Required action:
Type out, character for character, the lines of the items from the very first one through the line containing "si-oblekl-policejni-uniformu-a-vzal-zivot-77-lidem-32287", including both of those lines.
<<<<
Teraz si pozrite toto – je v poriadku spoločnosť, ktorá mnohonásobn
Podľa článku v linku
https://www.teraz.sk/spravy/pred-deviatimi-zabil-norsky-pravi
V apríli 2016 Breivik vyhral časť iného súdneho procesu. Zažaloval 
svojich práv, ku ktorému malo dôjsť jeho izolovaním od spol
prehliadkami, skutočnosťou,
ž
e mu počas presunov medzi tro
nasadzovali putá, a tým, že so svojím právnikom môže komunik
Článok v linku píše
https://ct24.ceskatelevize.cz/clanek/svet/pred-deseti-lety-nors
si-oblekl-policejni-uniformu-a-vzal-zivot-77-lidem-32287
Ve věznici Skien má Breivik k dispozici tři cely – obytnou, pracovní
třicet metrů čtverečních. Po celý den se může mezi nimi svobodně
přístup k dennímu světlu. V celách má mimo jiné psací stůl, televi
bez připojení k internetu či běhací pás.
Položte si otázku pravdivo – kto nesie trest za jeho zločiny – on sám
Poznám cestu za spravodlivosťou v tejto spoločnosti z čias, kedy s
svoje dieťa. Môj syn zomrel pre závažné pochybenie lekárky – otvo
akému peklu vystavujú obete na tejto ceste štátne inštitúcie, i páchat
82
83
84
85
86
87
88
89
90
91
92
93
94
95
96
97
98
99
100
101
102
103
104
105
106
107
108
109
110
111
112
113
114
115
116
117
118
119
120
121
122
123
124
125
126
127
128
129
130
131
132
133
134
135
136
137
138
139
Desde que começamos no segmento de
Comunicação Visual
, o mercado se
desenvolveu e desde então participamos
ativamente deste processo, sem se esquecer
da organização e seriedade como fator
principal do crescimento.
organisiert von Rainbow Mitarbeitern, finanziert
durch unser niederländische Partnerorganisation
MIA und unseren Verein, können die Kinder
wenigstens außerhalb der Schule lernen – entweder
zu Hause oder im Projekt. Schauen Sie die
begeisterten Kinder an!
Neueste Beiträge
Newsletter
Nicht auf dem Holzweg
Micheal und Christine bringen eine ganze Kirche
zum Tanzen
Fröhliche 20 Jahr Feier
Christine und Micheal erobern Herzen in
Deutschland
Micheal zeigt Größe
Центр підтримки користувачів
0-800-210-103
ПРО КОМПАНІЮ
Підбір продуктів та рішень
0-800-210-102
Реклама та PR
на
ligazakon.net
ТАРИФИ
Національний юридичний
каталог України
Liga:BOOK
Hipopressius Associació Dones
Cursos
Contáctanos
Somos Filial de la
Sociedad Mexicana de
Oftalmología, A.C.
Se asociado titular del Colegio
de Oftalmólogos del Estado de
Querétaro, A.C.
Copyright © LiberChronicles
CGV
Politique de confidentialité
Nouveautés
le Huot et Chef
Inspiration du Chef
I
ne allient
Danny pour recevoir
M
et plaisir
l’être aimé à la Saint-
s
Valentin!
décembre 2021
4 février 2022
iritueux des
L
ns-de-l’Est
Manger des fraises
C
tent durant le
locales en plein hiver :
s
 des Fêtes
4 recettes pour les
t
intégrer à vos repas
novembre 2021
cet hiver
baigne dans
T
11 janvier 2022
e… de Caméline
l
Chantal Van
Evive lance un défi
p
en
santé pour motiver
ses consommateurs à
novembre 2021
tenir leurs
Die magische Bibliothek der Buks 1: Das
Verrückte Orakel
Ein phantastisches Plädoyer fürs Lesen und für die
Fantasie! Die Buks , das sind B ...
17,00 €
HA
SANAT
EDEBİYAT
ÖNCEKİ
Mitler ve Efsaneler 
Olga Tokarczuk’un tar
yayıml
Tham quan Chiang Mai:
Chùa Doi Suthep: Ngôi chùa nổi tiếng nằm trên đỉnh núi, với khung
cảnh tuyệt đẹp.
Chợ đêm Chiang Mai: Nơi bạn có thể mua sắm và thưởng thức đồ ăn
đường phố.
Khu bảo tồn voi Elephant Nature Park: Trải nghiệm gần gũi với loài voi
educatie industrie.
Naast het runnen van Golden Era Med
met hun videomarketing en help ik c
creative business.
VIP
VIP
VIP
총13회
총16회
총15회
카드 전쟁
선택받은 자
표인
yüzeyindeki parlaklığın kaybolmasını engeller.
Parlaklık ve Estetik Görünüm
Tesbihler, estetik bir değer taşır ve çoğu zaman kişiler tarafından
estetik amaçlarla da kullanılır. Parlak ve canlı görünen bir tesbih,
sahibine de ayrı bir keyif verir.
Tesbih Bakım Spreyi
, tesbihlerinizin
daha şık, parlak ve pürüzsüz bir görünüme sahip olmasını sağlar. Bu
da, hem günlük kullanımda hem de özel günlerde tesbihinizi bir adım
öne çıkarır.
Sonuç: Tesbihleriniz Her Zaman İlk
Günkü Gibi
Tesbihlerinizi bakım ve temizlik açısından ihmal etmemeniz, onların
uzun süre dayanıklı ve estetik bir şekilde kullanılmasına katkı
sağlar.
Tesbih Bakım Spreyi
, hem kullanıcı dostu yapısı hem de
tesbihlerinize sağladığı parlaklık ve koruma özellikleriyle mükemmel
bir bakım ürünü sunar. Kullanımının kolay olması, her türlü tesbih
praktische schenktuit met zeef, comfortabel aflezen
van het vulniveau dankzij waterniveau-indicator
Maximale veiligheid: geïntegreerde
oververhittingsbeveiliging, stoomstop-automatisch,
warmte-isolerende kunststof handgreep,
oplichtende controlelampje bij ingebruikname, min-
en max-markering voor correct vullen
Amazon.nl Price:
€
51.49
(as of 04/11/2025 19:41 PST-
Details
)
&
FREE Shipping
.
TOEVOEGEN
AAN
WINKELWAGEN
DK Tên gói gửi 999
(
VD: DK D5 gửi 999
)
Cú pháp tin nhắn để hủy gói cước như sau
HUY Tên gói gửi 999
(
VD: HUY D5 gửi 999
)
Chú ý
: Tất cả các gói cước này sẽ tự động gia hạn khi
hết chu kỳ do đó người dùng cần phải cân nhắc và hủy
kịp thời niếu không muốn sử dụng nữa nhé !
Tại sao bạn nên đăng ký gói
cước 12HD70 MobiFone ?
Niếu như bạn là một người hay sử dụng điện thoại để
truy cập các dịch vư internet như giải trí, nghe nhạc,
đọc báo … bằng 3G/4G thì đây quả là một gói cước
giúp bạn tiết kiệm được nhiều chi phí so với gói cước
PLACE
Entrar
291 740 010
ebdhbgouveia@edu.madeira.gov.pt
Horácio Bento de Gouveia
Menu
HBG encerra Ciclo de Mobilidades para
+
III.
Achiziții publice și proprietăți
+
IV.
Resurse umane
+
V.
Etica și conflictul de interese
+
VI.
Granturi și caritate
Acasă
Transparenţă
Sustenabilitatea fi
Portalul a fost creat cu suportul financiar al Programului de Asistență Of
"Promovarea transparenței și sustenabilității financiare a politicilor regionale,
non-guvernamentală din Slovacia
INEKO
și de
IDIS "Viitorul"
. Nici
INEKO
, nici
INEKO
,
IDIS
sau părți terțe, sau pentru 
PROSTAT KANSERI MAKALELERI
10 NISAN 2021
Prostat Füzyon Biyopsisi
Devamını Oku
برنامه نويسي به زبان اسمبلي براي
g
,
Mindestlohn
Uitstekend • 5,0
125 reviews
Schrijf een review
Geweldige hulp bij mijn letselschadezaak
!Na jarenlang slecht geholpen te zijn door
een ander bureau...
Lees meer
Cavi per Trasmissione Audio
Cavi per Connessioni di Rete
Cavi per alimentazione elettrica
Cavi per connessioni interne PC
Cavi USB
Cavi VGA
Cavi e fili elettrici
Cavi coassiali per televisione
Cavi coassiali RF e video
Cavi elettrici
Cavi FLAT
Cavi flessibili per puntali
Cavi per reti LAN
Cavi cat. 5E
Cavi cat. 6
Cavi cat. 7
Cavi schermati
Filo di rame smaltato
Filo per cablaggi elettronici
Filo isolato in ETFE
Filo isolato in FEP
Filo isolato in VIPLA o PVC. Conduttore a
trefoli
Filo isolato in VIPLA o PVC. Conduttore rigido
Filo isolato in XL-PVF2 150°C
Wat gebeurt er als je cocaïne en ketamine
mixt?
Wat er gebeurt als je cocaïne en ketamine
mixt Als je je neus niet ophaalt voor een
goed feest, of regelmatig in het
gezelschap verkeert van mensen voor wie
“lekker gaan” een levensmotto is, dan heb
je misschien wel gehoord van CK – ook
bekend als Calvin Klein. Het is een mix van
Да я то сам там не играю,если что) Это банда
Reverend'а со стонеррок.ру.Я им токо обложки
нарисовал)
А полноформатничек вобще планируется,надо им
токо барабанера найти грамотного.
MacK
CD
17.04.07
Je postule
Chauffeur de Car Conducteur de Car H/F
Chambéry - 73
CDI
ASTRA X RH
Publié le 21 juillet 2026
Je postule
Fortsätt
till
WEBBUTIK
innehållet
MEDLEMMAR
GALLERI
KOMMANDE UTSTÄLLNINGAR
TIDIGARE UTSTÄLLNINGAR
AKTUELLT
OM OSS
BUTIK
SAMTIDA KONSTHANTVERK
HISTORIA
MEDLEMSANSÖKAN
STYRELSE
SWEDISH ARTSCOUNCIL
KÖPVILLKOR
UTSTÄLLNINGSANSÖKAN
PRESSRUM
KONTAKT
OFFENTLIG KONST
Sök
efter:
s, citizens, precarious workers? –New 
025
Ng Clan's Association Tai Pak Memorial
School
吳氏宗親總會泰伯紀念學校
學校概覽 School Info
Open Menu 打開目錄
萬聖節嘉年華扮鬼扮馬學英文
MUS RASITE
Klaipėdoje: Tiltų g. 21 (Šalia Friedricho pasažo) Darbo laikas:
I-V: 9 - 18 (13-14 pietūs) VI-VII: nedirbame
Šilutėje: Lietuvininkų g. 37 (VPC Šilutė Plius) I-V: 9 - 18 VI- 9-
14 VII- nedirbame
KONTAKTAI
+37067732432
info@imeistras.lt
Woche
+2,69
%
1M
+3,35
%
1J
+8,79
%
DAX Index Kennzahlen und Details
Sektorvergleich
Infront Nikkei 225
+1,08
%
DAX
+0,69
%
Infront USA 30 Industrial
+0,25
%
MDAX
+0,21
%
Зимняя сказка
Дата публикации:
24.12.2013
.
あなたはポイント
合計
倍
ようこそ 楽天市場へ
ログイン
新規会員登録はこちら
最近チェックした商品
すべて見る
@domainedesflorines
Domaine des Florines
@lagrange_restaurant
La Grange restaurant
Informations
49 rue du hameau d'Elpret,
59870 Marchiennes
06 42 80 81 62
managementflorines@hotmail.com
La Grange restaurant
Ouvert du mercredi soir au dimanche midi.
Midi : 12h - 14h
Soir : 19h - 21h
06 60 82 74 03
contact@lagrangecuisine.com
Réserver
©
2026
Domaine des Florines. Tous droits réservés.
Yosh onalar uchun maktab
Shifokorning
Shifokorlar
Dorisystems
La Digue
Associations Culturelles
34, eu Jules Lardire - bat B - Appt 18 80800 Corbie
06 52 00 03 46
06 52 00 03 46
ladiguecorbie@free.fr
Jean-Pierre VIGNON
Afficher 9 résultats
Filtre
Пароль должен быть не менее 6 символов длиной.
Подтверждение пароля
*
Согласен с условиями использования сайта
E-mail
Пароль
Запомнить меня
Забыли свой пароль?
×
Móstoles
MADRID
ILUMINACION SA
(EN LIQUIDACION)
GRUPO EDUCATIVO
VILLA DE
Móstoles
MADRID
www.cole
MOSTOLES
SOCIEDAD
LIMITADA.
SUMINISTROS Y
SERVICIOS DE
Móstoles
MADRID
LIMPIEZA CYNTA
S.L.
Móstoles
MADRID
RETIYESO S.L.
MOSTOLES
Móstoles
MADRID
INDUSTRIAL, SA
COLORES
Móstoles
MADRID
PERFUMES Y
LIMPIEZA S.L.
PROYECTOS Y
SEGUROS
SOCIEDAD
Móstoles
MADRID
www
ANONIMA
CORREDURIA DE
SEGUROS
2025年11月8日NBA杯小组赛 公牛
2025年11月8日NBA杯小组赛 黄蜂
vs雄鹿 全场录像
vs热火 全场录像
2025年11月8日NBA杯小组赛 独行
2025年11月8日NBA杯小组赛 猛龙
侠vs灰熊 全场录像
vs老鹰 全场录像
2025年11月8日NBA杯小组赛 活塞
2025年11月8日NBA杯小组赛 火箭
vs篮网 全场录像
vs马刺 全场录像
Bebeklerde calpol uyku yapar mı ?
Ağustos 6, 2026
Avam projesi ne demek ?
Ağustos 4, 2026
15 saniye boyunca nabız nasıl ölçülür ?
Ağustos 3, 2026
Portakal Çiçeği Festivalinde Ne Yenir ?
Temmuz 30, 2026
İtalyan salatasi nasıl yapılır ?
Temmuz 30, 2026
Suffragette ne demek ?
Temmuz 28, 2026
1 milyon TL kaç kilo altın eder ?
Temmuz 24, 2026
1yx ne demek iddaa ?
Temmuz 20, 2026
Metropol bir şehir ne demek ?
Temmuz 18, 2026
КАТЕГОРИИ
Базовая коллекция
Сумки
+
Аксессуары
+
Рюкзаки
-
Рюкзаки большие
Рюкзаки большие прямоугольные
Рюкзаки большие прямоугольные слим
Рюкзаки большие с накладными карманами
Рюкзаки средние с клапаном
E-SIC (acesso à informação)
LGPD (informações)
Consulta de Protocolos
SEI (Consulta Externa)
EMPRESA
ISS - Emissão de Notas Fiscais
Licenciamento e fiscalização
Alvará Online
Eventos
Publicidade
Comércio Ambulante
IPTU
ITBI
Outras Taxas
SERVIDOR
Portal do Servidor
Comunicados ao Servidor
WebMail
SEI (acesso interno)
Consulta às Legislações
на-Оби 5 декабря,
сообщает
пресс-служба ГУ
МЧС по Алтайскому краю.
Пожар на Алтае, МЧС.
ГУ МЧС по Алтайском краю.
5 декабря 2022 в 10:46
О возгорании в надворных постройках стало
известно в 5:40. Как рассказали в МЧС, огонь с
>>>>
Result below:
Teraz si pozrite toto – je v poriadku spoločnosť, ktorá mnohonásobn
Podľa článku v linku
https://www.teraz.sk/spravy/pred-deviatimi-zabil-norsky-pravi
V apríli 2016 Breivik vyhral časť iného súdneho procesu. Zažaloval 
svojich práv, ku ktorému malo dôjsť jeho izolovaním od spol
prehliadkami, skutočnosťou,
ž
e mu počas presunov medzi tro
nasadzovali putá, a tým, že so svojím právnikom môže komunik
Článok v linku píše
https://ct24.ceskatelevize.cz/clanek/svet/pred-deseti-lety-nors
si-oblekl-policejni-uniformu-a-vzal-zivot-77-lidem-32287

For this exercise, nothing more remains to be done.